El Cairo.- Zaid al Ali presented us with his view on the current political situation of Iraq and a broad overview of the changes that have taken place in the country in the past decade since the 2003 war. He highlighted the negative impact derived from the 2005 Constitutional Process, which, despite an approval rating of 80%, he deems was drafted in an undemocratic and opaque way and, far from being a solid base for rule of Law, he thinks it is unviable and leaves the country exposed to the risk of different interpretations by the ruling politicians.
These issues and more are reflected in Zaid Al Ali’s recently published book, “The struggle for Iraq’s future”. Zaid is a lawyer specialized in comparative constitutional law and international commercia larbitration and former legal adviser to the United Nations in Iraq. He believes that Iraqi people have a strong sense of nationalism and unity that goes beyond the ethno sectarian strife image that other analysts present of the country. However, he points out there are many past mistakes and upcoming challenges that need to be overcome.

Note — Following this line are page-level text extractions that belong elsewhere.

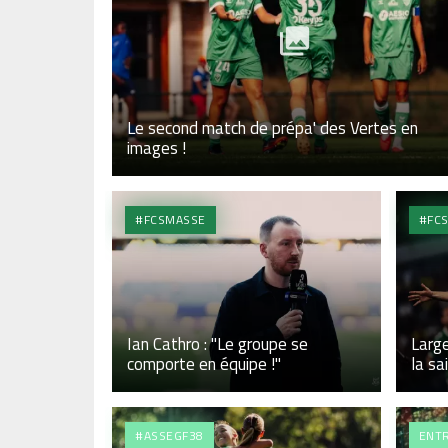
Le second match de prépa' des Vertes en
images !
#FCSMASSE
#FC
Ian Cathro : "Le groupe se
Large
comporte en équipe !"
la sa
#ASSEGF38
ENT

Zaid gave us some details on how the Constitutional Process took place, starting in January 2005 with the election of the Transitional National Assembly and the subsequent creation of a Constitutional Committee formed of 60 members. The Committee was dissolved six months after its creation. The preliminary Constitutional text provided by them was redrafted and modified in a few weeks by another closed committee. This occurred under the auspices of the US Embassy, who changed several articles, including the provision of federalism and included some other articles from the 2004 interim constitution.
To put us into context, Zaid explained that the Constitution was drafted in a moment when the war had just finished in the country and the Kurdish was the only region that enjoyed some type of institutional solidness, peace and stability. The closed committee proposed a federalist system that replicated the delegation of competences in the unique Kurdish area to the rest of the provinces, which were at a totally different stage on the institution building process. Under this proposal, competences like airspace, taxation, agriculture, education, foreign relations and agriculture (including standards for exports) could be delegated to the 18 provinces of Iraq. Considering the limited coordination capacity of the country this could derive into a chaotic structure and destabilize the institutional building process. Currently, the central government is not following the constitution and most decisions regarding provinces are occurring at the central levels.
Nour al Maliki, the current prime minister, was an exiled militant in Iran and Damascus during the times of Sadam. Technically, Maliki and his team are very weak and are facing tremendous challenges at all levels -economic, environmental, etc. Corruption is also ingrained in the power levels and political tensions are increasing.
Asked about alternatives to the present political program, he said that at the moment there are not many, but that he thinks a global vision proposal is expected to be presented for 2018, to which himself and other experts are willing to contribute. He thinks a modification of the constitution will be needed. He presented a view of the main political parties and alliances that are present in the upcoming 2014 elections and its relation to the alliances in the past elections. The status of the Iraqis affected by the Syrian conflict was also discussed.